Secondo quanto riferito, l’audizione si sarebbe svolta in un clima di particolare pressione emotiva e istituzionale, comprensibile dato il peso della vicenda e il ruolo del testimone. In questi casi, la procura mira a raccogliere dichiarazioni puntuali e verificabili, soffermandosi su fatti circoscritti, eventuali conversazioni pregresse e sulla conoscenza diretta dei contenuti oggetto di domanda.

Focus sui rapporti personali: l’attenzione su Andrea Sempio

Un altro passaggio rilevante dell’audizione avrebbe riguardato Andrea Sempio, indicato come amico di Marco e, secondo quanto emerso, attualmente iscritto nel registro degli indagati con l’ipotesi di omicidio pluriaggravato. Gli inquirenti avrebbero richiesto al testimone di ripercorrere la natura del rapporto, i contatti nel tempo e l’eventuale conoscenza di elementi che potessero collegare l’indagato a circostanze ritenute significative.

Nel ricostruire l’amicizia, Marco Poggi avrebbe descritto un legame di tipo giovanile e quotidiano, senza che, a suo dire, si fosse mai affrontato il tema dei presunti video.
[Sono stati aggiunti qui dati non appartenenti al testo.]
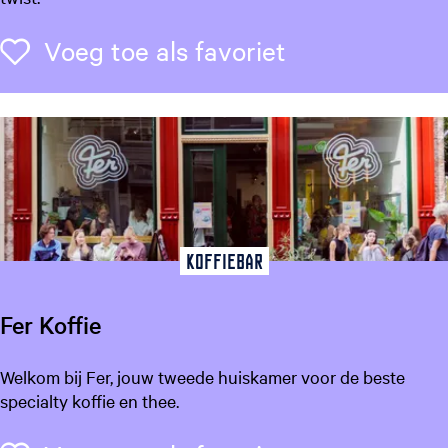
d
s
Voeg toe als f
Voeg toe als favoriet
w
a
a
g
Koffiebar
Fer Koffie
F
Welkom bij Fer, jouw tweede huiskamer voor de beste
e
specialty koffie en thee.
r
K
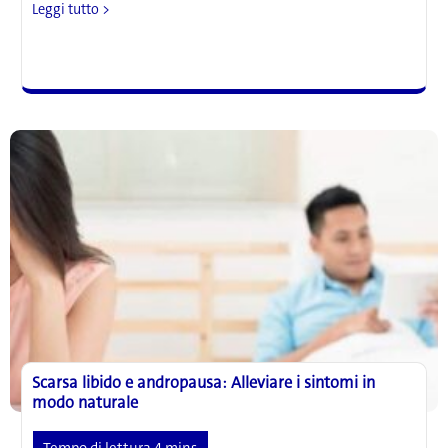
La
Leggi tutto >
prevalenza
di
estrogeni
negli
uomini
aumenta
il
rischio
di
problemi
alla
prostata
e
altro
ancora
Scarsa libido e andropausa: Alleviare i sintomi in
modo naturale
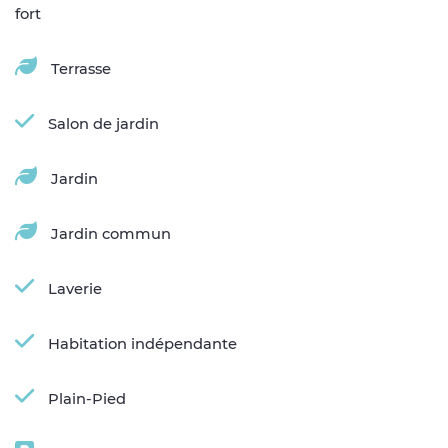
fort
Terrasse
Salon de jardin
Jardin
Jardin commun
Laverie
Habitation indépendante
Plain-Pied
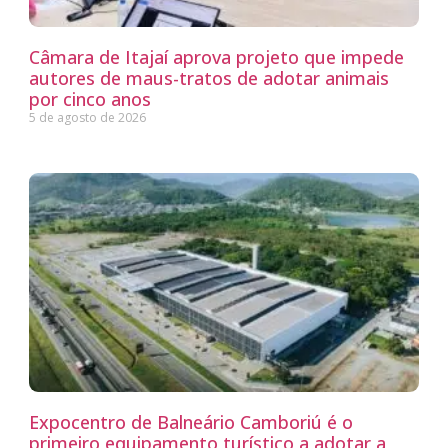
Câmara de Itajaí aprova projeto que impede
autores de maus-tratos de adotar animais
por cinco anos
5 de agosto de 2026
Expocentro de Balneário Camboriú é o
primeiro equipamento turístico a adotar a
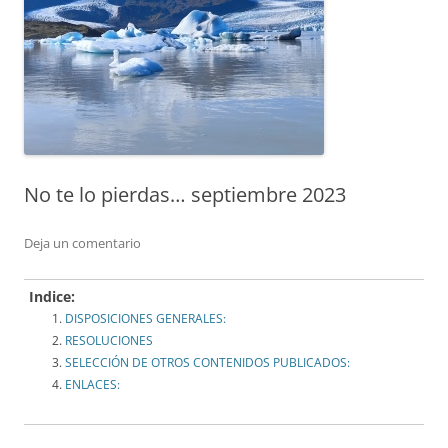
No te lo pierdas… septiembre 2023
Deja un comentario
Indice:
DISPOSICIONES GENERALES:
RESOLUCIONES
SELECCIÓN DE OTROS CONTENIDOS PUBLICADOS:
ENLACES:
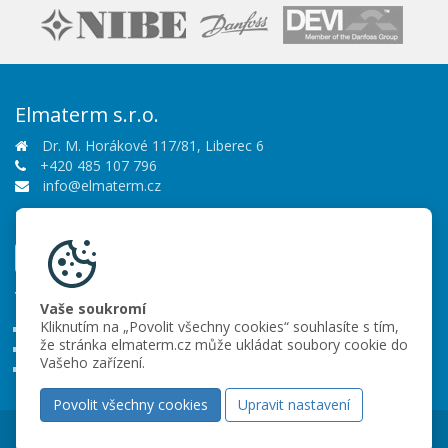
Elmaterm s.r.o.
Dr. M. Horákové 117/81, Liberec 6
+420 485 107 796
info@elmaterm.cz
Sledujte nás
Vše o nákupu
Vaše soukromí
Kliknutím na „Povolit všechny cookies“ souhlasíte s tím,
Obchodní podmínky
že stránka elmaterm.cz může ukládat soubory cookie do
Ochrana osobních údajů
Vašeho zařízení.
Partneři
Povolit všechny cookies
Upravit nastavení
Copyright © 2026 Elmaterm s.r.o.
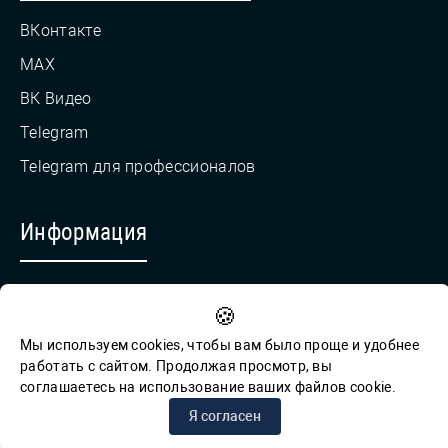
ВКонтакте
MAX
ВК Видео
Telegram
Telegram для профессионалов
Информация
Противодействие коррупции
🍪
Обратная связь для сообщений о фактах коррупции
Мы используем cookies, чтобы вам было проще и удобнее
работать с сайтом. Продолжая просмотр, вы
соглашаетесь на использование ваших файлов cookie.
© СПб ГБУК ГСЦБС, 2012-2026 гг.
Я согласен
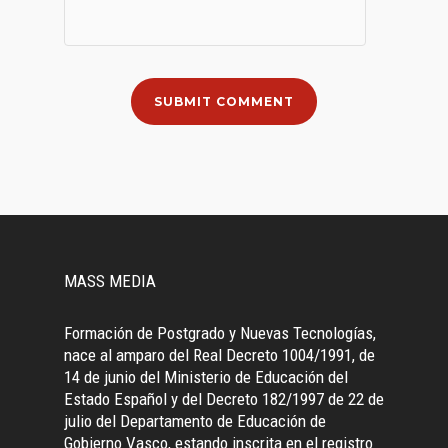
MASS MEDIA
Formación de Postgrado y Nuevas Tecnologías,
nace al amparo del Real Decreto 1004/1991, de
14 de junio del Ministerio de Educación del
Estado Español y del Decreto 182/1997 de 22 de
julio del Departamento de Educación de
Gobierno Vasco, estando inscrita en el registro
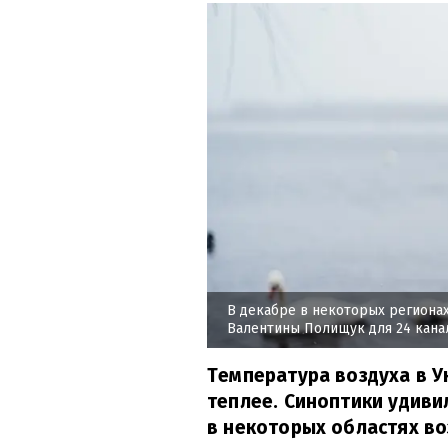
В декабре в некоторых региона
Валентины Полищук для 24 кана
Температура воздуха в У
теплее. Синоптики удиви
в некоторых областях во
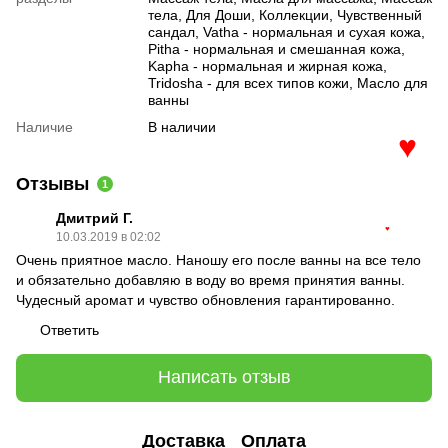
тела, Для Доши, Коллекции, Чувственный
сандал, Vatha - нормальная и сухая кожа,
Pitha - нормальная и смешанная кожа,
Kapha - нормальная и жирная кожа,
Tridosha - для всех типов кожи, Масло для
ванны
Наличие
В наличии
♥
Отзывы
1
Дмитрий Г.
10.03.2019 в 02:02
♥
Очень приятное масло. Наношу его после ванны на все тело
и обязательно добавляю в воду во время принятия ванны.
Чудесный аромат и чувство обновления гарантированно.
Ответить
Написать отзыв
Доставка
Оплата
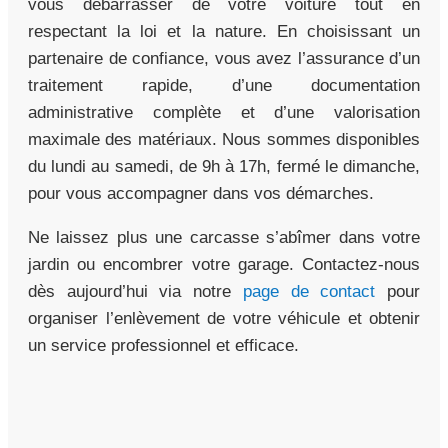
vous débarrasser de votre voiture tout en
respectant la loi et la nature. En choisissant un
partenaire de confiance, vous avez l’assurance d’un
traitement rapide, d’une documentation
administrative complète et d’une valorisation
maximale des matériaux. Nous sommes disponibles
du lundi au samedi, de 9h à 17h, fermé le dimanche,
pour vous accompagner dans vos démarches.
Ne laissez plus une carcasse s’abîmer dans votre
jardin ou encombrer votre garage. Contactez-nous
dès aujourd’hui via notre
page de contact
pour
organiser l’enlèvement de votre véhicule et obtenir
un service professionnel et efficace.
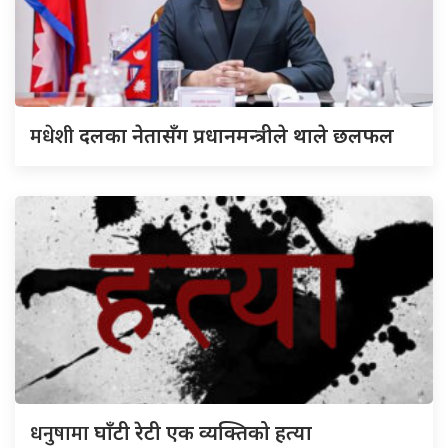
मधेशी
दलका नेतासँग प्रधानमन्त्रीले थाले छलफल
धनुषामा
घाँटी रेटी एक व्यक्तिको हत्या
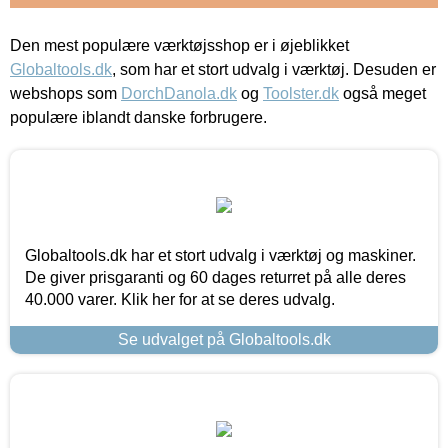
Den mest populære værktøjsshop er i øjeblikket
Globaltools.dk
, som har et stort udvalg i værktøj. Desuden er
webshops som
DorchDanola.dk
og
Toolster.dk
også meget
populære iblandt danske forbrugere.
Globaltools.dk har et stort udvalg i værktøj og maskiner.
De giver prisgaranti og 60 dages returret på alle deres
40.000 varer. Klik her for at se deres udvalg.
Se udvalget på Globaltools.dk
Anche questo aspetto, per la procura, può avere rilievo perché mira a verificare se determinate informazioni siano state conosciute, discusse o condivise all’interno di una cerchia ristretta.

Secondo quanto riportato, nei verbali gli inquirenti avrebbero annotato un atteggiamento giudicato poco collaborativo, interpretato come una sorta di costante difesa d’ufficio nei confronti di Sempio. Si tratta di un’osservazione che, sul piano processuale, può contribuire a valutare l’affidabilità percepita della testimonianza e la completezza delle risposte, fermo restando che eventuali valutazioni definitive spettano alle autorità competenti.